New Brunswick’s requirement of apparent control or management is broader than what might be called the actual control requirement of Conn. Gen. Stat. § 52-57(e). Appearance of control is sufficient, even though it may turn out later that the appearance was deceptive. In this respect, New Brunswick law is analogous not to Connecticut law but to Wisconsin law. Wis. Stat. § 801.11(5)(a) provides that service on a corporation may be made upon “the person who is apparently in charge of the office.” The Wisconsin Supreme Court has construed that provision as requiring that a process server’s conclusion as to apparent authority be “reasonable under the circumstances.” Under this standard, a process server has no duty “to inquire and determine the actual authority of the individual summoned to receive service.” A process server specifically “has a right to expect that when he asks for a person to accept service, and, apparently in response to that request, a person comes out and accepts the papers, proper service has been obtained.” As the Wisconsin Supreme Court observed in an earlier decision, to hold otherwise would produce a situation whereby a process server becomes a participant in a game of hide-n-seek at the mercy of secretaries or anyone else who chooses to prevent him from accomplishing his task. (Citations and internal quotations omitted.)
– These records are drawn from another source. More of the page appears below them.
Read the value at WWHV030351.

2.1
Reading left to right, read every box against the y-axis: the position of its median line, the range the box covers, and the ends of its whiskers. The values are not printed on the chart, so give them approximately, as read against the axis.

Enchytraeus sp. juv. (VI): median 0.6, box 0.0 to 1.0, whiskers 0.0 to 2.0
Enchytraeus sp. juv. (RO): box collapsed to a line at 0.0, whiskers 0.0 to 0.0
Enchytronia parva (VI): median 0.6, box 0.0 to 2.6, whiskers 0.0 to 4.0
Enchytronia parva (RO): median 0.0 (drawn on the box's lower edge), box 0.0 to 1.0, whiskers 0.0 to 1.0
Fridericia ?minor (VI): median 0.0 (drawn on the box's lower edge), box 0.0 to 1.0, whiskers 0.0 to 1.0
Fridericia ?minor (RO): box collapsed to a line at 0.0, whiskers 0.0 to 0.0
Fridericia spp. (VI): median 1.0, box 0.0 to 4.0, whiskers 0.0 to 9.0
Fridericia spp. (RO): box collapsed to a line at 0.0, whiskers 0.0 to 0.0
Judge Blue further pointed out that there was no evidence that the person served was actually in charge of the office, and that under Connecticut law, had it applied, service would have been fatally deficient. See Fiore v. Stamford Winair Co., Superior Court, judicial district of Fairfield at Bridgeport, Docket No. 095021310 (May 28, 2009, Bellis, J.) [47 Conn. L. Rptr. 906] (granting motion to dismiss based on insufficiency of service of process, finding that actual control, not apparent control, of the office was required under C.G.S. § 52-57(c)). But see McEvoy v. Plancher, Superior Court, judicial district of Stamford-Norwalk at Stamford, Docket No. 04199239 (March 14, 2005, Tyma, J.) [38 Conn. L. Rptr. 887] (where person served pursuant to 52-57(c) identified herself as defendant’s office supervisor and accepted service on behalf of the defendant, held, “it was reasonable for the marshal to believe that the supervisor was `the person in charge of the office’ at the time of service,” denying CT Page 4518 defendant’s motion to dismiss).

Here, Jones was employed as a coordinator of member services at an organization which went under the name of CCCYMCA, was paid by CCCYMCA, regularly communicated with CCCYMCA, and accepted service for CCCYMCA. “The question is whether the person’s position, rank, duties and responsibilities make it reasonably certain that the corporation will be apprised of service made upon that person.” Nelson v. Stop Shop Companies supra at 642 citing 17 A.L.R.3d 625, 630 (internal quotations omitted).

The court finds that Jones was in charge such that service was sufficient. The defendant’s motion to dismiss is therefore denied.

[1] Counsel filed an appearance on behalf of the CCCYMCA on May 12, 2010.
[2] C.G.S. § 52-57(c) provides as follows: “In actions against a private corporation, service of process shall be made either upon the president, the vice president, an assistant vice president, the secretary, the assistant secretary, the treasurer, the assistant treasurer, the cashier, the assistant cashier, the teller or the assistant teller or its general or managing agent or manager or upon any director resident in this state, or the person in charge of the business of the corporation or upon any person who is at the time of service in charge of the office of the corporation in the town in which its principal office or place of business is located. In actions against a private corporation established under the laws of any other state, any foreign country or the United States, service of process may be made upon any of the aforesaid officers or agents, or upon the agent of the corporation appointed pursuant to section 33-922.”
[3] The affidavit of Douglas Lisk, Senior Vice President at CCCYMCA avers that CCCYMCA is a Connecticut corporation with its principal office located at 1240 Chapel Street in New Haven, Connecticut.